手を払われ、思考が一瞬、止まってしまう。
礼二
「兄貴はずっと隠しておけると本当に思ってたのか? 父さんを殺したのは日影館の連中だ。俺は奴らを……全員殺す」
礼二の父は日影館の血脈だった。
刹那はそこまで思い出して鋭い頭痛を感じる。
それ以上、思い出せない。
どうして自分は、吸血鬼になって間もないあの男を標的に選んだのだろう?
いや、死はいつも唐突だ。
選定理由はあまり重要ではない。
ただ、あの日の前後の記憶が曖昧、その事実に今まで気付かなかったこと、それが問題だ。
頭を思いっきり殴りつけられたような衝撃が走った。
過去を思い出そうと努めるが、それは余りにもおぼろげで、はっきりと思い出せない。
だが、このままでは礼二は日影館の拠点に向かい、取り返しの付かない事になってしまう。
刹那
「いかせる、かぁ!」
刹那は再度、礼二に向けて手を伸ばす。
その手には、かつて振るっていた死神としての証、生命ヲ奪ウ刃。
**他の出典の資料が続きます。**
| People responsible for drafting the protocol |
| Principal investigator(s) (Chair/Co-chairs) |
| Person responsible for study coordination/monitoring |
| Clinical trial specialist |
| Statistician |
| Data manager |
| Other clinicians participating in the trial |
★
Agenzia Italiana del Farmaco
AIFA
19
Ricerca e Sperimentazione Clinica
……しかし、その刃は誰かの生命を奪う事などできぬよう、自らの意思で潰されている。
礼二は刹那の知る少年とは思えぬ動きでそれを躱した。
礼二
「ありがとな、兄貴。これまで育ててくれて。でも俺はもう自力で生きていける。魔物を殺す力を手に入れたんだ。時々は顔を見せに来るよ。じゃあな」
礼二は身を翻すと足早に去っていった。
年頃の少年の反抗期なんてものではない。
一刻も早く事態を把握しなくては。
まずはペルソナネットワークの動向だ。
同胞を殺されて黙っているわけがない。
刹那は自身の無力を感じ、思いのままに壁を殴り付けた。
壁は一撃で粉砕され、大穴が空き、自身の手からも血が流れる。
しかし、そんな痛みは心に刻まれた痛みに比べれば些細な事だ。
刹那 :
「……礼二。これ以上のあやまちは繰り返させない。たとえ、お前から家族として認められなくなったとしても、俺は、お前を止める」
そう決意した刹那は闇の中へと消えていった。